Prompt:
Task for the records below: count the lines that contain the word "height" and give only that number.

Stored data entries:
· · · · ·

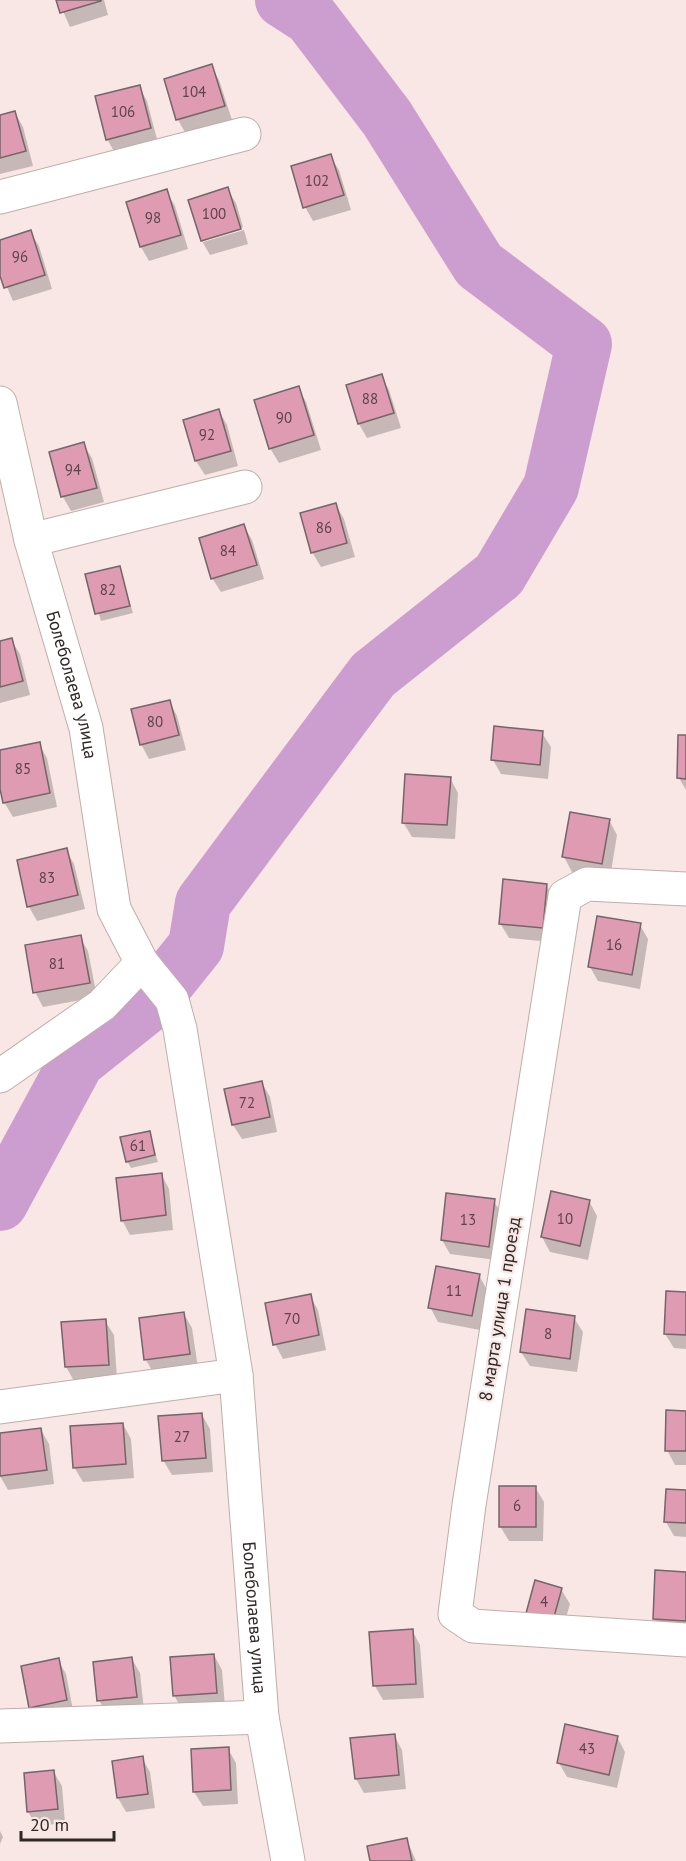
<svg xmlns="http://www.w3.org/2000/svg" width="686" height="1861" font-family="'PT Sans',sans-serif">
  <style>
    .shadow { fill: #0003 }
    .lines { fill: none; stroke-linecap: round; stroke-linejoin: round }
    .river { stroke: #cc9ed0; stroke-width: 56 }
    .building { fill: #df9bb2; stroke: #736569; stroke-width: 1.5 }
    .minor-casing { stroke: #beaeab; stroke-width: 35 }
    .minor { stroke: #fff; stroke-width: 33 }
    .labels { text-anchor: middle; stroke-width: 4.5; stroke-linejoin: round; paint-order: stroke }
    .number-label { font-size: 15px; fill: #5a454a }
    .street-label { font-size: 18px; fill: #2e2827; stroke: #f8e7e4 }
  </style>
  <rect width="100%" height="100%" fill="#f8e7e4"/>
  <path class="shadow" d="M58 0H104L108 15 70 27Z
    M211 66 219 80 232 120 186 134 178 120 166 80Z
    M139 87 147 101 158 143 115 153 107 139Z
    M15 113 23 127 33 166 0 174V116Z
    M330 156 339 170 351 210 313 221 305 207Z
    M227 189 236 203 243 227 203 239V242L244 230 248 244 210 255 202 241 190 201Z
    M166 191 175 206 188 249 149 261 141 247Z
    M30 232 39 246 52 289 13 301 0 271V241Z
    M381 376 389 390 401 428 367 438 359 424Z
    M298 388 306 402 321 450 279 463 270 448Z
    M219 411 227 425 238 466 205 475 196 461 185 421Z
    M83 444 92 458 104 502 71 511 63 497 50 453Z
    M336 505 344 519 355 557 321 567 312 552Z
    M244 526 252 540 264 579 221 592 212 578Z
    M119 568 133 613 101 621 87 575Z
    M11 640 20 654 30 695 0 703V643Z
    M169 701 177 716 186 750 149 759 141 744Z
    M542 733 551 747 548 779 501 774 493 760Z
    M686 737V790L679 778Z
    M39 744 47 758 57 807 13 817 4 802 0 781V752Z
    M450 778 458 793 455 839 412 837 403 822Z
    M609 820 617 835 610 878 572 872 564 857Z
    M66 850 74 864 85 909 37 921 29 907 19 861Z
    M546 885 555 900 551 942 509 938 500 923Z
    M640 925 648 939 640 989 598 981 590 967Z
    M80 937 88 951 97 997 43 1007 35 992Z
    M262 1083 270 1097 277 1132 242 1139 233 1125Z
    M149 1132 158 1162 131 1168 127 1161Z
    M161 1174 169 1189 173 1230 130 1235 122 1220Z
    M494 1201 502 1215 496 1260 450 1254 442 1240Z
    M589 1201 597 1216 588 1260 550 1252 542 1237Z
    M479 1275 487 1290 480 1330 438 1322 430 1307Z
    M686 1294V1349L674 1348 665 1334Z
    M310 1296 318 1310 326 1350 283 1359 275 1344Z
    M184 1314 192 1328 198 1368 154 1374 146 1360Z
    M574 1318 583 1332 577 1372 530 1366 521 1352Z
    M105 1321 114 1335 117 1379 74 1381 66 1367Z
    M686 1412V1465H675L667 1450Z
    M202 1415 210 1429 213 1472 172 1475 163 1460Z
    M123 1424 131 1439 134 1478 83 1482 74 1467Z
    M41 1430 49 1444 54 1484 8 1490 0 1476V1435Z
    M535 1487 544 1502 543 1541H509L500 1526Z
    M686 1491V1537L674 1536 666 1522Z
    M686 1573V1634L663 1633 654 1619Z
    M561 1589 570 1604 560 1638 535 1631Z
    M412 1630 420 1645 424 1698 383 1700 375 1686 371 1633Z
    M214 1655 222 1670 225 1707 182 1710 174 1695Z
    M132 1659 140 1673 144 1711 107 1715 99 1700Z
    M58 1660 66 1674 74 1715 39 1722 31 1707Z
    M394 1735 402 1750 406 1789 364 1793 356 1779Z
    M617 1737 625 1752 617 1788 567 1777 559 1763Z
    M228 1749 236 1763 238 1804 203 1806 194 1792Z
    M142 1758 150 1772 155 1808 126 1812 118 1798 113 1762Z
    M53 1771 62 1786 65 1823 37 1826 28 1812Z
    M0 1831 3 1837 0 1844Z
    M407 1840 416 1861H372Z"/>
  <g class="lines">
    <path class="river" d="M0 1203 77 1061 151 1002 196 946 203 903 373 675 499 575 551 487 584 344 479 265 387 118 311 18 283 0"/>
  </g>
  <path class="building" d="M56 0H101V1L60 13Z
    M212 64 225 106 176 120 164 79Z
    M140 85 151 128 106 140 95 96Z
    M15 111 26 151 0 158V115Z
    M331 154 344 195 303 208 291 166Z
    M228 187 241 229 201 241 188 200Z
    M167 189 181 235 140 247 126 202Z
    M31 230 45 275 4 288 0 276V240Z
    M382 374 394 413 358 424 346 385Z
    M299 386 314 435 269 449 254 400Z
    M219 409 231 451 195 461 183 420Z
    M84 442 97 488 61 497 49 452Z
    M336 503 347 543 311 553 300 513Z
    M244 524 257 565 211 579 199 538Z
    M120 566 130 606 95 614 85 574Z
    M12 638 23 681 0 687V641Z
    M170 700 179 735 140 745 131 709Z
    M494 726 543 731 540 765 491 760Z
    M678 735H686V779L677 778Z
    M40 742 50 793 3 803 0 789V750Z
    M405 774 451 777 447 825 402 823Z
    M570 812 610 819 602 864 562 857Z
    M67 848 78 895 27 907 17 860Z
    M503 879 547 884 543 928 499 924Z
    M597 916 641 923 632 975 588 967Z
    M81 935 90 983 33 993 25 945Z
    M262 1081 270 1117 232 1125 224 1089Z
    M150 1131 155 1155 126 1162 120 1137Z
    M162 1173 166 1215 121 1221 116 1178Z
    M551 1191 590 1200 580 1246 541 1237Z
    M446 1193 495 1199 489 1247 441 1240Z
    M436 1266 480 1274 472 1316 428 1308Z
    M666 1291 686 1292V1335L664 1334Z
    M311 1294 319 1335 273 1345 265 1303Z
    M526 1309 575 1316 570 1359 520 1352Z
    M184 1312 190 1354 144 1360 139 1318Z
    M106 1319 109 1365 65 1367 61 1322Z
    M666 1410 686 1411V1451H665Z
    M202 1413 206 1458 162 1461 158 1416Z
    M123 1423 126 1464 73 1468 70 1426Z
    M41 1428 47 1470 0 1476V1433Z
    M499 1486H536V1527H499Z
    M666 1489 686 1490V1523L664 1522Z
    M655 1570 686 1572V1621L653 1619Z
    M535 1580 562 1588 552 1624 525 1617Z
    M413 1629 416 1684 373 1686 369 1632Z
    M214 1654 217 1693 173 1696 170 1657Z
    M132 1657 137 1697 97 1701 93 1662Z
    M59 1658 67 1700 29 1708 21 1666Z
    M565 1724 618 1736 609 1775 557 1763Z
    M395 1734 399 1775 355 1779 350 1738Z
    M229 1747 231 1790 193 1792 191 1749Z
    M143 1756 148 1794 117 1798 112 1761Z
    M54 1770 58 1809 27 1812 24 1773Z
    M407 1838 412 1861H370L367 1846Z"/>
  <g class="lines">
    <defs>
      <g id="minor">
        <path d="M0 197 244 134"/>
        <path id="s1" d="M0 403 31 540 86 728 114 909 142 963 172 1000 180 1029 236 1375 262 1717 288 1861"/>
        <path d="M31 540 245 487"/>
        <path d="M686 889 587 884 565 896 469 1505 455 1614 473 1626 686 1640"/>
        <path d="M0 1076 102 1005 142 963"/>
        <path d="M0 1407 236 1375"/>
        <path d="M0 1726 262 1717"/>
      </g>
    </defs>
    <use href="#minor" class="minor-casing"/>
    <use href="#minor" class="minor"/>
  </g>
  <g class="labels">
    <g class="number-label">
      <text x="194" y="97">104</text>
      <text x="123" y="117">106</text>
      <text x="317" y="186">102</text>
      <text x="214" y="219">100</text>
      <text x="153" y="223">98</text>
      <text x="20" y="262">96</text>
      <text x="370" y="404">88</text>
      <text x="284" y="423">90</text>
      <text x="207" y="440">92</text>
      <text x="73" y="475">94</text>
      <text x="324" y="533">86</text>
      <text x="228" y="556">84</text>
      <text x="108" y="595">82</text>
      <text x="155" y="727">80</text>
      <text x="23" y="774">85</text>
      <text x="47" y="883">83</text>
      <text x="614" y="950">16</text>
      <text x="57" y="969">81</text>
      <text x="247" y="1108">72</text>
      <text x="138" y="1151">61</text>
      <text x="565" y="1224">10</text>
      <text x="468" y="1225">13</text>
      <text x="454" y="1296">11</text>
      <text x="292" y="1324">70</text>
      <text x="548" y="1339">8</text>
      <text x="182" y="1442">27</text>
      <text x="517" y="1511">6</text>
      <text x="544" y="1607">4</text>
      <text x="587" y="1754">43</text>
    </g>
    <g class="street-label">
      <text dy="6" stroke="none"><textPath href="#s1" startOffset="291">Болеболаева улица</textPath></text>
      <text transform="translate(500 1309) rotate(-81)" y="6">8 марта улица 1 проезд</text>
      <text dy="6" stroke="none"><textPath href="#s1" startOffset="1252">Болеболаева улица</textPath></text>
    </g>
  </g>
  <path d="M21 1831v9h93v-9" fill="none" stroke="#2e2827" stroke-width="3"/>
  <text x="30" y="1831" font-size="18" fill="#2e2827" stroke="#f8e7e4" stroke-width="4.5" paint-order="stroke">20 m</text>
</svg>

· · · · ·

Your solution:
2